# INSTRUCTIONS TO FOLLOW
Identify each line in the records below that contains the word "région", and copy it.

[Source data]
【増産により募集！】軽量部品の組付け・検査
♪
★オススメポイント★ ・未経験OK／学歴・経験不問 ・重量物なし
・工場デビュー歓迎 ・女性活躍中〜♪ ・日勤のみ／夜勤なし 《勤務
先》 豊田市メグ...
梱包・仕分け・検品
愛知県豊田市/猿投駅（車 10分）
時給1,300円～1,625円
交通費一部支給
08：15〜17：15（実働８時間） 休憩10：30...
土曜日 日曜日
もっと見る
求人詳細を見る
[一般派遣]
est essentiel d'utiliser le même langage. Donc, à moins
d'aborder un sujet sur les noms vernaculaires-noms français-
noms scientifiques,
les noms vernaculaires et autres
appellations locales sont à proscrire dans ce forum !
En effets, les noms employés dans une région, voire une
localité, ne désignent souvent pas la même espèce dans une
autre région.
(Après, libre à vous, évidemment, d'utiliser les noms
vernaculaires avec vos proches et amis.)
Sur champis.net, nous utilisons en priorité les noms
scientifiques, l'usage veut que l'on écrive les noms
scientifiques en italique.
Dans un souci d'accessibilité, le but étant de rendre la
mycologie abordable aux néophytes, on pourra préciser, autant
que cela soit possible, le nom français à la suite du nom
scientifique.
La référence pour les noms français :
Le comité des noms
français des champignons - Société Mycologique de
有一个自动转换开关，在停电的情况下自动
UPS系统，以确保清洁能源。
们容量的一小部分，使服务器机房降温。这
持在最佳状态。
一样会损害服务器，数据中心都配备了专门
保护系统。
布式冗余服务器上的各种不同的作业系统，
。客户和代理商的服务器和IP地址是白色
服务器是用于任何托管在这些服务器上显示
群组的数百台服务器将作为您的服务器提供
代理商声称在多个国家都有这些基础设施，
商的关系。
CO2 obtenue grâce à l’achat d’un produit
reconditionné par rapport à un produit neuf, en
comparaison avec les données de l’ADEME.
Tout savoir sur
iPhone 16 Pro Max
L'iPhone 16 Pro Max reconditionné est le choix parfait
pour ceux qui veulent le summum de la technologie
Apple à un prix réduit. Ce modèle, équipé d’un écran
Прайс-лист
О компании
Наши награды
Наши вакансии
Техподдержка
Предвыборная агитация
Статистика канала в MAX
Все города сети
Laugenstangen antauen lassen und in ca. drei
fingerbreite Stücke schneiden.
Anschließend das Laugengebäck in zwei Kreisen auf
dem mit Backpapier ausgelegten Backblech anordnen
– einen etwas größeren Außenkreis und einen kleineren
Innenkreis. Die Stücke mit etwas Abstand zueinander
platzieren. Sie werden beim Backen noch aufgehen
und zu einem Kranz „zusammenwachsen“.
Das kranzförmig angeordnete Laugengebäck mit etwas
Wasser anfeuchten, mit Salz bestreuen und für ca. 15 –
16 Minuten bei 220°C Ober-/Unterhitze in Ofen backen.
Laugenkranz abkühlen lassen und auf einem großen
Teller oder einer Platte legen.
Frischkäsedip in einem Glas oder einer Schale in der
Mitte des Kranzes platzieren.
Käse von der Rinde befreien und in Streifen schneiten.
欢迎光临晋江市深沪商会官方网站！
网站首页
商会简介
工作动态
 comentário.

# PROBLEM SOLUTION
En effets, les noms employés dans une région, voire une
autre région.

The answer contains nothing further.